DATASET –
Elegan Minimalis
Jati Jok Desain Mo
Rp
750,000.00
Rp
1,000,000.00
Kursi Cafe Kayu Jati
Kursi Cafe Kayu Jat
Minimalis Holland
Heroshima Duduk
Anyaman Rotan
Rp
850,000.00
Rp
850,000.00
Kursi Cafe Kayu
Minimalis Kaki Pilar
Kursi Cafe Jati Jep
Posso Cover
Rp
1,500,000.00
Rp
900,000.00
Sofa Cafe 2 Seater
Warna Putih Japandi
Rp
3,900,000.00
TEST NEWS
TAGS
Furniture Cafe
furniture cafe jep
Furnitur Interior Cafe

==

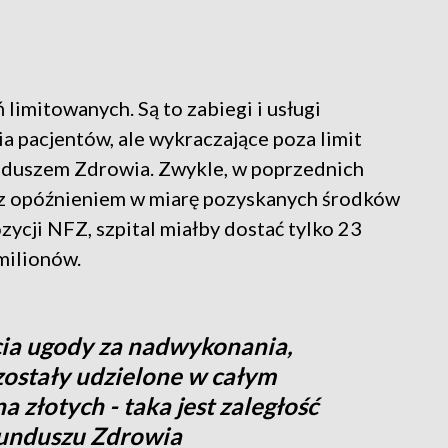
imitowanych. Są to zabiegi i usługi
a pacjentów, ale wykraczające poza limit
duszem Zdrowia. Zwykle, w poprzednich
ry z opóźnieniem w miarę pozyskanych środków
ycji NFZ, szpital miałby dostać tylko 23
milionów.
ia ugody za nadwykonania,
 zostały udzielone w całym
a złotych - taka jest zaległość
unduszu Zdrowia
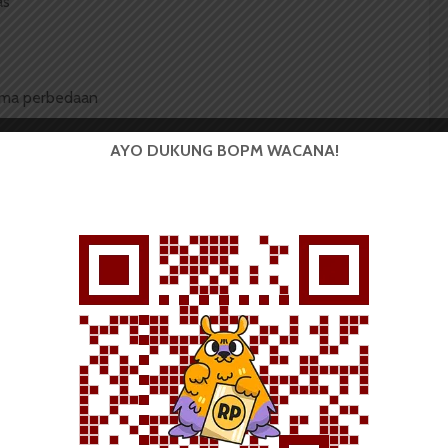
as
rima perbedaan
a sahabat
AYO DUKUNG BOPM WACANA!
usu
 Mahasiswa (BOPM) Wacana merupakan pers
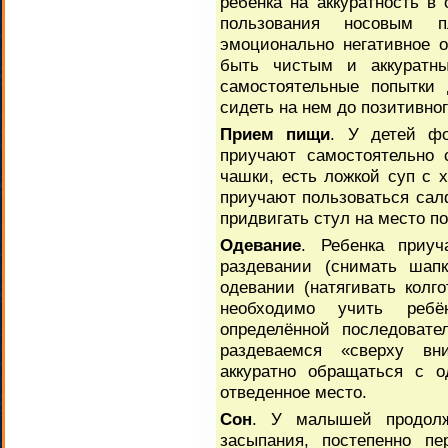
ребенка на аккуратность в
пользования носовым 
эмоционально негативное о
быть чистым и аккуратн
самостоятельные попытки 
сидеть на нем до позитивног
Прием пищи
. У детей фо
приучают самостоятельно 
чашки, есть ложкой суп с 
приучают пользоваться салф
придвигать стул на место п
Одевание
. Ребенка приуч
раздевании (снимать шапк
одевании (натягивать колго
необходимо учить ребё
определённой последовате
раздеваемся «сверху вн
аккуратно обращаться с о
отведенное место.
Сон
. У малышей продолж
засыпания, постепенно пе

TASK OBJECTIVE – Format the lines of the material from the one containing "ребенка на аккуратность в" through the one containing "засыпания, постепенно пе" as a numbered list, leaving out any blank lines.

REPLY TO THE EXERCISE –
1. ребенка на аккуратность в
2. пользования носовым 
3. эмоционально негативное о
4. быть чистым и аккуратн
5. самостоятельные попытки 
6. сидеть на нем до позитивног
7. Прием пищи
8. . У детей фо
9. приучают самостоятельно 
10. чашки, есть ложкой суп с 
11. приучают пользоваться салф
12. придвигать стул на место п
13. Одевание
14. . Ребенка приуч
15. раздевании (снимать шапк
16. одевании (натягивать колго
17. необходимо учить ребё
18. определённой последовате
19. раздеваемся «сверху вн
20. аккуратно обращаться с о
21. отведенное место.
22. Сон
23. . У малышей продолж
24. засыпания, постепенно пе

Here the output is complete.